Molecular markers are considered powerful tools to identify the potential genetic variation. Forty-two RAPD, ISSR and SSR markers were employed to characterize 21 mungbean genotypes. RAPD primers produced 79 polymorphic bands while ISSR and SSR markers amplified 21 and 6 polymorphic bands, respectively. The range for minimum and maximum number of bands was 3–13, 3–9 and 1–2 and average alleles per loci were 8.17, 4.3 and 1 for RAPD, ISSR and SSR, respectively. Highest polymorphism percentage was 100% for both ISSR and SSR while 80% for RAPD markers. The SSR-VR-303 and ISSR-UBC-810 had highest PIC values (0.44, 0.72) indicating the more discriminating power of these primers for diversity analysis. RAPD primer OPA-7 with maximum PIC value (0.26) resulted in good amplification. Jaccard’s similarity coefficient ranged between 0.50 to 1, 0.64 to 1 and 0.75 to 1 for SSR, ISSR and RAPD primers, respectively, indicating less genetic divergence among studied material. Dendrogram based on Unweighted Pair Group Method of Arithmetic Means (UPGMA) grouped mungbean genotypes into two to three major clusters for different marker system with up to 100% genetic relatedness among different cultivars. Molecular genetic divergence identified can be utilized to widen the genetic base in mungbean breeding programs.
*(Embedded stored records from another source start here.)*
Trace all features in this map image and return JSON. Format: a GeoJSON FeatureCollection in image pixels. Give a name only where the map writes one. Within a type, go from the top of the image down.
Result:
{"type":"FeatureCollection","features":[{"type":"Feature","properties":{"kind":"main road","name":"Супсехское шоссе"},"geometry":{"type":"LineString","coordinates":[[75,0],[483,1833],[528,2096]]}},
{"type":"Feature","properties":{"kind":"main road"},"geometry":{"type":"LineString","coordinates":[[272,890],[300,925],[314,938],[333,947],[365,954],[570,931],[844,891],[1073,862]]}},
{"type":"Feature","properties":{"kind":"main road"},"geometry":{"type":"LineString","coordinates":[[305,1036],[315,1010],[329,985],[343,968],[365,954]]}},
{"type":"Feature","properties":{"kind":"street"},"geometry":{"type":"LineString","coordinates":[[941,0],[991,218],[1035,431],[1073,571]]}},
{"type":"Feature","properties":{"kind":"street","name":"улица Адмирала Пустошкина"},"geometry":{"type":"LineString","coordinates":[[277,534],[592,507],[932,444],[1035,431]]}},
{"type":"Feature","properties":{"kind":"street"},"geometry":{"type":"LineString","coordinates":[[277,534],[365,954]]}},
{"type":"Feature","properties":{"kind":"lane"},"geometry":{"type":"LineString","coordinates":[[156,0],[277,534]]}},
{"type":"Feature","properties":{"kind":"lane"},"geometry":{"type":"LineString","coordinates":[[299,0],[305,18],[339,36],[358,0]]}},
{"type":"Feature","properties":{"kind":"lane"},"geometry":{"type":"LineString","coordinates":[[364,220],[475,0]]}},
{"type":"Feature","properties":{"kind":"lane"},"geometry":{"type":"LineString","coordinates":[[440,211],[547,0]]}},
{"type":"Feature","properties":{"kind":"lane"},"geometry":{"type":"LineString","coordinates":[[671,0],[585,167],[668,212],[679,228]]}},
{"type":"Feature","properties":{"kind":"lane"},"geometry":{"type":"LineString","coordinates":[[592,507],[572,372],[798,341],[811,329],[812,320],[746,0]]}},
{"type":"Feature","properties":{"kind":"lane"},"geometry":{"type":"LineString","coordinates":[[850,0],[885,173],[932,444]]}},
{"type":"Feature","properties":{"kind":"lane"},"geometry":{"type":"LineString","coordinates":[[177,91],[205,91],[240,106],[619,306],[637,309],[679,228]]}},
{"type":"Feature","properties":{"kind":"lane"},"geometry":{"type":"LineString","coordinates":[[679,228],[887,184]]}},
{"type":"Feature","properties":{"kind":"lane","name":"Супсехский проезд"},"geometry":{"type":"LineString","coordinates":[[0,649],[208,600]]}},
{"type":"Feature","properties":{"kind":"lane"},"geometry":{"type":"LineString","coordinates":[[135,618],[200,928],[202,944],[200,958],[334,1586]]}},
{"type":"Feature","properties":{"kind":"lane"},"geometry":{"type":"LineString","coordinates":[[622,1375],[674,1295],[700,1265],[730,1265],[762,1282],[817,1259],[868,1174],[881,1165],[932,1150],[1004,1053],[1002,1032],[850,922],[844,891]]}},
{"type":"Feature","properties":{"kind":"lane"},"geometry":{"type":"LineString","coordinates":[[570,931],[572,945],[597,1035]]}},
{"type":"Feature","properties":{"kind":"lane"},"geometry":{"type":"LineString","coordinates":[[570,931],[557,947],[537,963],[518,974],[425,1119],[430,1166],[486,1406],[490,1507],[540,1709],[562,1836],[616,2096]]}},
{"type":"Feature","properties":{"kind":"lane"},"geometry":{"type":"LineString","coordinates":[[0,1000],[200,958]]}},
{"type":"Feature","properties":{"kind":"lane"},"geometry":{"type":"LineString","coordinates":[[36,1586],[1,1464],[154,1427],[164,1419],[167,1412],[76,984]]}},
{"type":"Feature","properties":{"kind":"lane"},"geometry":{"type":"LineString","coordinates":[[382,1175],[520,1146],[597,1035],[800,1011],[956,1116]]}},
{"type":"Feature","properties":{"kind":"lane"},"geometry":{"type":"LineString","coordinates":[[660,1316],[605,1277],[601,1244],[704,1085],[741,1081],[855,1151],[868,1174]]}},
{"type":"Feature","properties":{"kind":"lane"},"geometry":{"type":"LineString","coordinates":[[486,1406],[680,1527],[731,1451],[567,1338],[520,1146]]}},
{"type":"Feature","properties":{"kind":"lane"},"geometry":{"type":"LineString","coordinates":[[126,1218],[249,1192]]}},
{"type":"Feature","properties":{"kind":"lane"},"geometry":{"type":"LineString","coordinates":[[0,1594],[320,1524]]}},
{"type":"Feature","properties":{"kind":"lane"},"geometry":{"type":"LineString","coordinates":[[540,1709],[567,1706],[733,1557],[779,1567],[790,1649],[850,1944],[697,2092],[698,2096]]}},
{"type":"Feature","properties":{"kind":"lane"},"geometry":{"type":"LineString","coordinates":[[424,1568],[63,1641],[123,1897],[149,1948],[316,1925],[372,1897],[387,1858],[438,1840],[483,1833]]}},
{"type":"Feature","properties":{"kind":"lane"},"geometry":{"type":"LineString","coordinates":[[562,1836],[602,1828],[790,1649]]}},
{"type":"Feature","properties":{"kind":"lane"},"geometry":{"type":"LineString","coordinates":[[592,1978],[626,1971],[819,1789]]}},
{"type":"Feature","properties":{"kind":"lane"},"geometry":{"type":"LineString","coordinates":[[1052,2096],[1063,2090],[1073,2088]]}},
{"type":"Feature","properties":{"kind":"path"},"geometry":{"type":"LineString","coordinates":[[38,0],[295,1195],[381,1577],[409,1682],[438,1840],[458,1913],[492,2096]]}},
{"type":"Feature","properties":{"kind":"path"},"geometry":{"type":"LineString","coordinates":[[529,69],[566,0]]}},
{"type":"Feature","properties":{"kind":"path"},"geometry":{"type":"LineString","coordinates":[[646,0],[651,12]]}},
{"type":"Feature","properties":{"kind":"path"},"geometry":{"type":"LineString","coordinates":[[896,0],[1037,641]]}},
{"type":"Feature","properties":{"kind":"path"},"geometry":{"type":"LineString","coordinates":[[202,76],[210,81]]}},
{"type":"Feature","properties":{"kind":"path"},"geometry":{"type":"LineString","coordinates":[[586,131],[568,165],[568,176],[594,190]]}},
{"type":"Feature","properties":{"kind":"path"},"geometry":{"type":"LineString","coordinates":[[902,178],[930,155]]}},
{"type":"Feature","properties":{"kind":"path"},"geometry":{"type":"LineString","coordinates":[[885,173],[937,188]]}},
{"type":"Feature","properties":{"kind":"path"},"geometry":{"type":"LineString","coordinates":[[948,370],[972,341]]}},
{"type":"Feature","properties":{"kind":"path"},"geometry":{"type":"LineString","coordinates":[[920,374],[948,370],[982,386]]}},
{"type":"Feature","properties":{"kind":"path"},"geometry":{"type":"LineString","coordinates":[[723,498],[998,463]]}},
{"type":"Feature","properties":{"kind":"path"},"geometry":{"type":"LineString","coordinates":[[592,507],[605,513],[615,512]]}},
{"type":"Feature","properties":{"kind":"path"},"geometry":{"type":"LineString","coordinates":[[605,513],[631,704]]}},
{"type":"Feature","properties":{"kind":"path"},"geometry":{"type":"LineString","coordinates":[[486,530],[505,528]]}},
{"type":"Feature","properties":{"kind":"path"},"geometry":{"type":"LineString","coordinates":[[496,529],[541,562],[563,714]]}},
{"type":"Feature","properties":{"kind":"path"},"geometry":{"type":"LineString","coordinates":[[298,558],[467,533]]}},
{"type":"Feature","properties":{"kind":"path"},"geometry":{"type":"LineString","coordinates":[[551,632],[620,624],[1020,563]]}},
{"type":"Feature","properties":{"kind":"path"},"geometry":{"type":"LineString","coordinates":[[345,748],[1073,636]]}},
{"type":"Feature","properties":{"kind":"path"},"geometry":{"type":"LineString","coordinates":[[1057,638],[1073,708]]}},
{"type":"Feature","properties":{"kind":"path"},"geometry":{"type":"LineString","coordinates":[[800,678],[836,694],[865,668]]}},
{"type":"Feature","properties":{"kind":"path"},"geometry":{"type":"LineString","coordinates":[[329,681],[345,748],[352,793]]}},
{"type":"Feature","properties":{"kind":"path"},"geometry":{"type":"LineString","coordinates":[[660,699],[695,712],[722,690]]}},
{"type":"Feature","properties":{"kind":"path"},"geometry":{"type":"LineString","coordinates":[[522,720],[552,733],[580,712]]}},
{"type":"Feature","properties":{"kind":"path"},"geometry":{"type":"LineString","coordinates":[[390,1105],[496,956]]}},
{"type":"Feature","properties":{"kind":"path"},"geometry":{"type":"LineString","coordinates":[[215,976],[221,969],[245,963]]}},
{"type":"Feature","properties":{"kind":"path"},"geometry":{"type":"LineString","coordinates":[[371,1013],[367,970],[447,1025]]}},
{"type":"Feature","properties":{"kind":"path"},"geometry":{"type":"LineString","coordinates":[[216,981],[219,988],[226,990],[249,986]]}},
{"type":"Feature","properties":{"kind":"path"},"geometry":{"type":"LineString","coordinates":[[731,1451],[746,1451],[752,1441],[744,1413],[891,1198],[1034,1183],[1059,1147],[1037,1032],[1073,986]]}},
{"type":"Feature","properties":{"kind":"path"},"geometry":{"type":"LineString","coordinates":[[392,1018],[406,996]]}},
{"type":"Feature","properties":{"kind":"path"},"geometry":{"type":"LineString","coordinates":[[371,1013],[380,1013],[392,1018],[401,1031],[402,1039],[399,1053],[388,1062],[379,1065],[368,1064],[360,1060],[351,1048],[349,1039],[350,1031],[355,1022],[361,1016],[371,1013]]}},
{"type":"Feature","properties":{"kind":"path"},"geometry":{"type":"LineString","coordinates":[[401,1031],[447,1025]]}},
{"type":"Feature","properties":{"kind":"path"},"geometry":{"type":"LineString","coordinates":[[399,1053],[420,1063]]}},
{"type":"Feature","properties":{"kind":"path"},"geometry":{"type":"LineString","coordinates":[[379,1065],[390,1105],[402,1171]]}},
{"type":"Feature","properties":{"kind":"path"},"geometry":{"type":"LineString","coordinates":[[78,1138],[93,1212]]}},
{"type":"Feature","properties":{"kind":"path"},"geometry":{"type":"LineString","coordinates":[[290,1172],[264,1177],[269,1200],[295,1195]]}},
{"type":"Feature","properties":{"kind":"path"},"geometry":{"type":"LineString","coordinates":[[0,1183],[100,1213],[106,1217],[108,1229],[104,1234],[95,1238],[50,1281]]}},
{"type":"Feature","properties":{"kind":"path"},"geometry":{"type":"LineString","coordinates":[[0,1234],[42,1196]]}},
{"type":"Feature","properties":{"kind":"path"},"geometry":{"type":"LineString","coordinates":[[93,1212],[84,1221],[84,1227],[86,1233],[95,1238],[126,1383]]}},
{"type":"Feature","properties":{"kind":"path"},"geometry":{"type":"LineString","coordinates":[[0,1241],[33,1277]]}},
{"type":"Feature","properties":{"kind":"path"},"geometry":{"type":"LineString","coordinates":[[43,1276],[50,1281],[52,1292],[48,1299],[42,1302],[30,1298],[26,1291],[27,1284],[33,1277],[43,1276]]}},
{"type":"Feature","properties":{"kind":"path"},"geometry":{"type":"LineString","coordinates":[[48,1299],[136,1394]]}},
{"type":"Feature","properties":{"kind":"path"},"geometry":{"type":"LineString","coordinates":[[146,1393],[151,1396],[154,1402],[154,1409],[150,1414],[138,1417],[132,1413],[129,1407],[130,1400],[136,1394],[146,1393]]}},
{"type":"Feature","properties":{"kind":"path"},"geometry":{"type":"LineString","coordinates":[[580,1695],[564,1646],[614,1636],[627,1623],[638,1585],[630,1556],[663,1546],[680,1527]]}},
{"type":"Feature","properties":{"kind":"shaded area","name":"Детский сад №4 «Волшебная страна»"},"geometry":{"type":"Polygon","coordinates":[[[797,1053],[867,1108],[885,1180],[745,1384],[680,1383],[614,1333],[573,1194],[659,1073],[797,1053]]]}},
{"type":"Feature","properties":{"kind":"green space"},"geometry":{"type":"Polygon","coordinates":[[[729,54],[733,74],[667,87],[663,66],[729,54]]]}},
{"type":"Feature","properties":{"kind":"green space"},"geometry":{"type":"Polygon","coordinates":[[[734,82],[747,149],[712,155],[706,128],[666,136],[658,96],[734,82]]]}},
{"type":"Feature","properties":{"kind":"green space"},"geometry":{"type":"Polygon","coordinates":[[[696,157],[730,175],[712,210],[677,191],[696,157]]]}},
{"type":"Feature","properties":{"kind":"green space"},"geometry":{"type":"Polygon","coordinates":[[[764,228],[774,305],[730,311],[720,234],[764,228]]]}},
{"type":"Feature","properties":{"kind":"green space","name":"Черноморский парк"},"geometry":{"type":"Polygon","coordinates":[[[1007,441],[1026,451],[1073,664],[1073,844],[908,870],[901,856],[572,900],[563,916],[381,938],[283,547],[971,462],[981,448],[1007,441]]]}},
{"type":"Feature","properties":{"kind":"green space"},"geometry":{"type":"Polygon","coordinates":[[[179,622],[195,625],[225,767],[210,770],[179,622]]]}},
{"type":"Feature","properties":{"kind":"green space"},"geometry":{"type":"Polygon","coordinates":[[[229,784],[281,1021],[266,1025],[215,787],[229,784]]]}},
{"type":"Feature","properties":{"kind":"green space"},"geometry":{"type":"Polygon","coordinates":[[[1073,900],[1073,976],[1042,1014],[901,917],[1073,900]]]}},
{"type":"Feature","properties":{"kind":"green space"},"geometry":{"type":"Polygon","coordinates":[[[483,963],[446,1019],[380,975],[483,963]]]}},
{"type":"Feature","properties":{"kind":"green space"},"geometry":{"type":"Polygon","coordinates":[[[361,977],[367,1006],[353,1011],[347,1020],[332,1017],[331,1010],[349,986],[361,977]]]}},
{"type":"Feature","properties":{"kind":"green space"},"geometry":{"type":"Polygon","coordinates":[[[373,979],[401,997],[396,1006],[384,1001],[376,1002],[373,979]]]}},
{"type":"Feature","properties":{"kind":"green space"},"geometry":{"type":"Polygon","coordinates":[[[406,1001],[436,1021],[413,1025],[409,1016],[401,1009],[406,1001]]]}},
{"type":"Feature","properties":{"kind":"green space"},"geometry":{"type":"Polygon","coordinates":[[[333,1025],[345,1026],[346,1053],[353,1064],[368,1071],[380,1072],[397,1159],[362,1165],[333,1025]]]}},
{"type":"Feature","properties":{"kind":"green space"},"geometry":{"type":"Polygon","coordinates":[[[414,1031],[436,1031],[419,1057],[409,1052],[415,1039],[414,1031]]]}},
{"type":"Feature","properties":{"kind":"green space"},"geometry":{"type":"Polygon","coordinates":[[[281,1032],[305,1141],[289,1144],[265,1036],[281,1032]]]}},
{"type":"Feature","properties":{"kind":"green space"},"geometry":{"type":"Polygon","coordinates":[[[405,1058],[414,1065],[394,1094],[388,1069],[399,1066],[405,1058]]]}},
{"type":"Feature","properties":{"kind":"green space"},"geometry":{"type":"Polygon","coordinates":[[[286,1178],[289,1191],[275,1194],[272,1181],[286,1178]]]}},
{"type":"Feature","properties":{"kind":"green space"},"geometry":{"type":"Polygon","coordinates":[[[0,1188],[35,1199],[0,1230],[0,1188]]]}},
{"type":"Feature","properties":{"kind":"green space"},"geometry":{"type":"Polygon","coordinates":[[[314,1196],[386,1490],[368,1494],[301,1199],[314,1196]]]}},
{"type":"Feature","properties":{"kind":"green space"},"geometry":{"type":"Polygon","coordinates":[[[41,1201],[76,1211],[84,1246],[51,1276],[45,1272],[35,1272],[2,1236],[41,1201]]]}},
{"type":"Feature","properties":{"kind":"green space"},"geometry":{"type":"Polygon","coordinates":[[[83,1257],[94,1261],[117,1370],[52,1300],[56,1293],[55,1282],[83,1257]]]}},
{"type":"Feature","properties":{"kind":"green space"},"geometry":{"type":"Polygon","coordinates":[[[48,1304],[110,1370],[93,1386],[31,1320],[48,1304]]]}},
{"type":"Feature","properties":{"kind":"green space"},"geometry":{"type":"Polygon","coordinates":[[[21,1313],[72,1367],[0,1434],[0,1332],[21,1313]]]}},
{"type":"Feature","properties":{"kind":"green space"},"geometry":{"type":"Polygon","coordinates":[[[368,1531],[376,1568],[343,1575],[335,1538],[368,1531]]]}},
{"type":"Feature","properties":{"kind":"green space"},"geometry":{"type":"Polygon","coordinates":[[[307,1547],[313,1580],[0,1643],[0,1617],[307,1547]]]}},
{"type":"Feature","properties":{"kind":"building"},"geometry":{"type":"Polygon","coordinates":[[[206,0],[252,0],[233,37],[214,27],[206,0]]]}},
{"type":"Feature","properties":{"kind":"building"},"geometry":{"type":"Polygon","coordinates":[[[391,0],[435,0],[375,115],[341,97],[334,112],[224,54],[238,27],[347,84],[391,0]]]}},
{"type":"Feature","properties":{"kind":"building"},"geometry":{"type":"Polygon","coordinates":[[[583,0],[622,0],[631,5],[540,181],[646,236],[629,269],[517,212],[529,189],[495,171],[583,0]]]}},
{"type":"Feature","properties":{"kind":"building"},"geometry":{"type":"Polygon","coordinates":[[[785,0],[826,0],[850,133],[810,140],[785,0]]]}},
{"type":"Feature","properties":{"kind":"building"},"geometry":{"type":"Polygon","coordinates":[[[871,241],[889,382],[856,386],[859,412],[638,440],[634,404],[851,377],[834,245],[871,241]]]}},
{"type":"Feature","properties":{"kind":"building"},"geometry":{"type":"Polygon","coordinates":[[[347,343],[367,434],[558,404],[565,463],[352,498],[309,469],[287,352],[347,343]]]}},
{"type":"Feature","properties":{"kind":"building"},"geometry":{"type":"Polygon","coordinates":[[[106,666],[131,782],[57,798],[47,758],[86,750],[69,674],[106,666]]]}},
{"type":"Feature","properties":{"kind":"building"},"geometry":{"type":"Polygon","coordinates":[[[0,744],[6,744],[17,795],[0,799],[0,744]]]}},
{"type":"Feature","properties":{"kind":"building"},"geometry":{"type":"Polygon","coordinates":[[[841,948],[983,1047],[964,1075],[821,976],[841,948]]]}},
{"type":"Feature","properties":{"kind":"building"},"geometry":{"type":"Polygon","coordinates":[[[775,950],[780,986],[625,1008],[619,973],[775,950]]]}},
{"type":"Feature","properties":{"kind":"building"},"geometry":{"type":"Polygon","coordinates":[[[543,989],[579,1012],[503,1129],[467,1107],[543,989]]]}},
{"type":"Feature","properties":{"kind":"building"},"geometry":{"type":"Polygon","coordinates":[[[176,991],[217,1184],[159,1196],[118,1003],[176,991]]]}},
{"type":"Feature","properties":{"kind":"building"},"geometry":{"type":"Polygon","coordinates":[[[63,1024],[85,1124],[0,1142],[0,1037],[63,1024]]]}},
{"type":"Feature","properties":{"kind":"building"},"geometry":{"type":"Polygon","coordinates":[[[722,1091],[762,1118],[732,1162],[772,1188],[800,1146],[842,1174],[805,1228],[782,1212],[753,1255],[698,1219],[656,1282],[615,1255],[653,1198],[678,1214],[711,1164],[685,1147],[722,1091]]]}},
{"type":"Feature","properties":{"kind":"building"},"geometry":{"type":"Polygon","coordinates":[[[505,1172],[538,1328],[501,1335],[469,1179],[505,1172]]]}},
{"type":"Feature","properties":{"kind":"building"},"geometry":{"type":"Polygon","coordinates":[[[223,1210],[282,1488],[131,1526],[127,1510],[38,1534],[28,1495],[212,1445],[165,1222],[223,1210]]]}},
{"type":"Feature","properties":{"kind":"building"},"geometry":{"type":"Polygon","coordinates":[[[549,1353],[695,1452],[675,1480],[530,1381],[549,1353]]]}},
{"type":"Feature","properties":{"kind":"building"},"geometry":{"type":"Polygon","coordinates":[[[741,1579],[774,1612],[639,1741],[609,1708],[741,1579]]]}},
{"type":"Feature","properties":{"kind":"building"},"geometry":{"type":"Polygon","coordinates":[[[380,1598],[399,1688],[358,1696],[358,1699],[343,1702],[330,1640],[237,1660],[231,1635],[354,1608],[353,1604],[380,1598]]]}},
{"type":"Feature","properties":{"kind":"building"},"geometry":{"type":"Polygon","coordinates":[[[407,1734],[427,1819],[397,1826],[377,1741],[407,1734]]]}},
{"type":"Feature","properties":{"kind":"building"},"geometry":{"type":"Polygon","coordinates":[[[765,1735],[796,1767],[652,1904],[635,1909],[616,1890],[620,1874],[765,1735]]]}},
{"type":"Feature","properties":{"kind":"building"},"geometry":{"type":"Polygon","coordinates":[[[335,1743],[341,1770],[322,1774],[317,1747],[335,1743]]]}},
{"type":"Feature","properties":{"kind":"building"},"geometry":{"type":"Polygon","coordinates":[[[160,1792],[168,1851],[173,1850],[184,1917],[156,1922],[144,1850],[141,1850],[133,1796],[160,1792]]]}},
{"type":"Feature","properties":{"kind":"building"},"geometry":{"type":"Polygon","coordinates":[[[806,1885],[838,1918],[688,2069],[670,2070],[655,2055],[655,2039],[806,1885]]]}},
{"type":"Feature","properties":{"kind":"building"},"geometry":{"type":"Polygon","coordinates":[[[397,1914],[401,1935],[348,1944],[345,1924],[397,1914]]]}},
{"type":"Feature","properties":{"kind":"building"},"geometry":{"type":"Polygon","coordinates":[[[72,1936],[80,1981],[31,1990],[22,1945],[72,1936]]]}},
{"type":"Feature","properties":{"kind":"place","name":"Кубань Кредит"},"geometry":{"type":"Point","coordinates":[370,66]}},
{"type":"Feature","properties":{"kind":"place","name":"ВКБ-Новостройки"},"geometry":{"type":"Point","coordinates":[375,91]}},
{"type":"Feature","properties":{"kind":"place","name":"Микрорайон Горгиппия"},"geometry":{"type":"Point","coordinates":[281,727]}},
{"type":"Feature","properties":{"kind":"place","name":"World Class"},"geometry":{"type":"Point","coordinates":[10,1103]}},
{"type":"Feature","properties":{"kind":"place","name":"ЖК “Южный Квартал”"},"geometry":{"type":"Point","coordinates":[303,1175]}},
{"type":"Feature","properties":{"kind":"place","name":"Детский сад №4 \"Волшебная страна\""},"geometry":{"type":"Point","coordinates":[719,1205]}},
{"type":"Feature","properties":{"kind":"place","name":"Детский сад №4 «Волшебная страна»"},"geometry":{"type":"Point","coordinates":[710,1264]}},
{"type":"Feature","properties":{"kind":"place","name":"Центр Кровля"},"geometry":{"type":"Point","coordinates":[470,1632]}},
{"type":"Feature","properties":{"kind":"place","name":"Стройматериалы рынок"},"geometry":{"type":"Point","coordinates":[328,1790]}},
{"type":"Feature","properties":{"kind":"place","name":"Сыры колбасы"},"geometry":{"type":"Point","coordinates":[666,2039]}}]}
分子标记被认为是识别潜在遗传变异的有力工具。42个RAPD，ISSR和SSR标记用于表征21个绿豆基因型。RAPD引物产生79条多态性条带，而ISSR和SSR标记分别扩增21条和6条多态性条带。RAPD，ISSR和SSR的最小和最大条带范围分别为3-13、3-9和1-2，每个基因座的平均等位基因分别为8.17、4.3和1。ISSR和SSR的最高多态性百分比均为100％，而RAPD标记为80％。SSR-VR-303和ISSR-UBC-810的PIC值最高（0.44、0.72），表明这些引物对多样性的分析能力更高。具有最大PIC值（0.26）的RAPD引物OPA-7具有良好的扩增效果。Jaccard的相似系数介于0.50到1,0之间。SSR，ISSR和RAPD引物分别为64：1和0.75：1，表明研究材料之间的遗传差异较小。基于算术平均非加权对（UPGMA）的树状图将绿豆基因型分为两到三个主要簇，用于不同的标记系统，不同品种间的遗传相关性高达100％。鉴定出的分子遗传差异可用于扩大绿豆育种计划的遗传基础。